Garage (2007)
8/10
Beautiful and devastatingly sad
22 April 2008
In Garage, Irish comedian Pat Shortt plays Josie, a lonely, naïve garage attendant living and working on the fringe of a small community in rural Ireland. Probably due to Shortt's usual occupation, the UK press has misleadingly described this film as part comedy and part tragedy; Garage is actually short on laughs but emerges as a quietly powerful drama.

The portrayal of rural Ireland through Josie's experiences is decidedly unflattering. Fellow patrons at the pub mock him for his simplicity and bully him physically. One of the patrons is later seen drowning a litter of puppies in the river. Josie's acquaintance with the Carmel, the young supermarket attendant, is stifled by her wariness of him. The general tone of the community is dark and unwelcoming.

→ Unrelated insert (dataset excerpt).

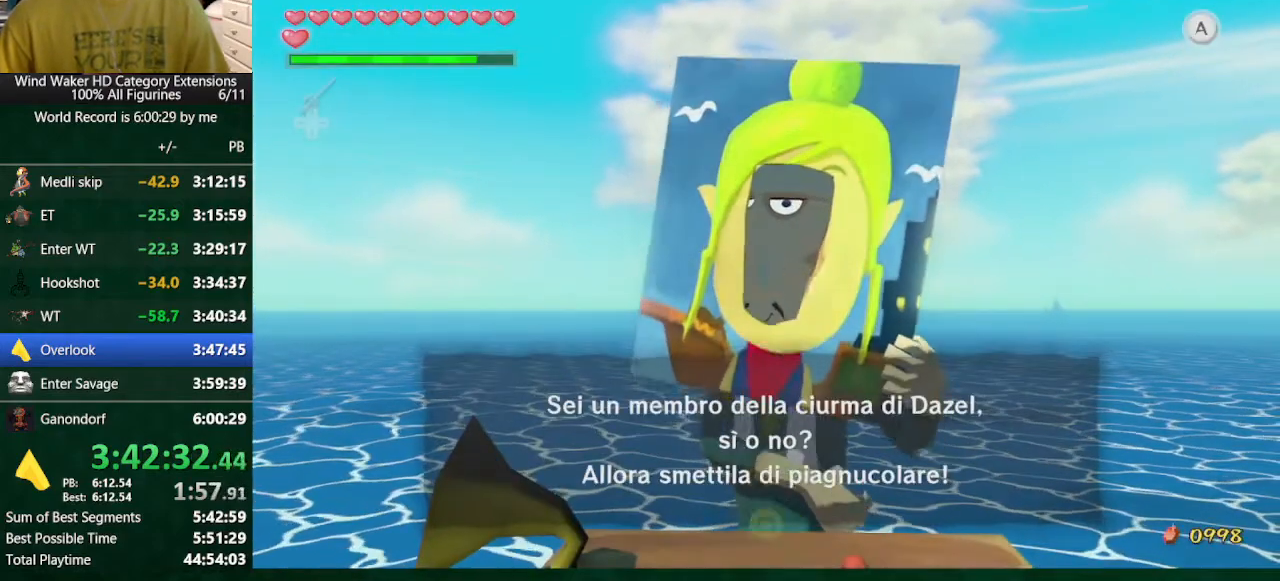
{"buttons": ["B"], "left_stick": "center", "right_stick": "center", "button_events": []}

The setting, though often grim and foreboding, is shot through with moments of happiness for Josie, most strikingly at the times when he feeds the horse in the field near his home. Josie's friendship with David, a teenager who joins the garage part-time as an assistant, is a fragile source of happiness, bringing him into contact with a wider circle of young people. The closeness that begins to develop between the two is complicated by some naïve decisions on Josie's part – decisions that return to haunt him.

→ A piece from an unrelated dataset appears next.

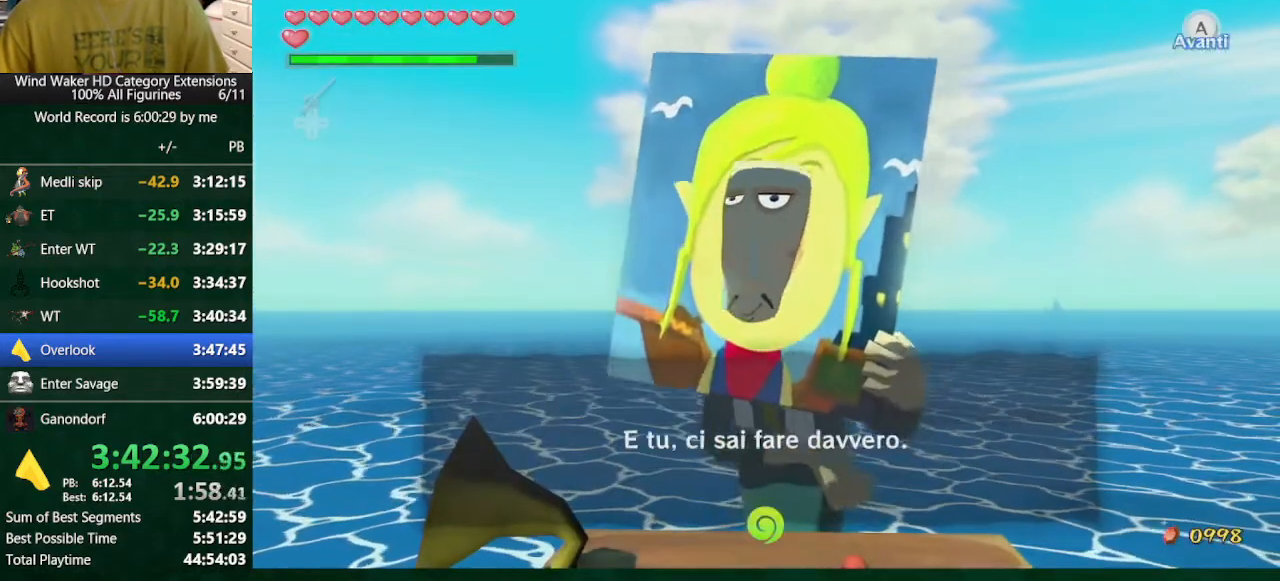
{"buttons": ["B"], "left_stick": "center", "right_stick": "center", "button_events": []}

Garage unfolds slowly and Josie's embarrassments and hurts linger uncomfortably on screen. Yet there is beauty amidst the gloom. The use of music is spare and timed to haunting effect. The camera-work is also superb, conjuring many arresting images from the confines of the garage forecourt and, at the end, juxtaposing some of the most beautiful and devastatingly sad moments imaginable.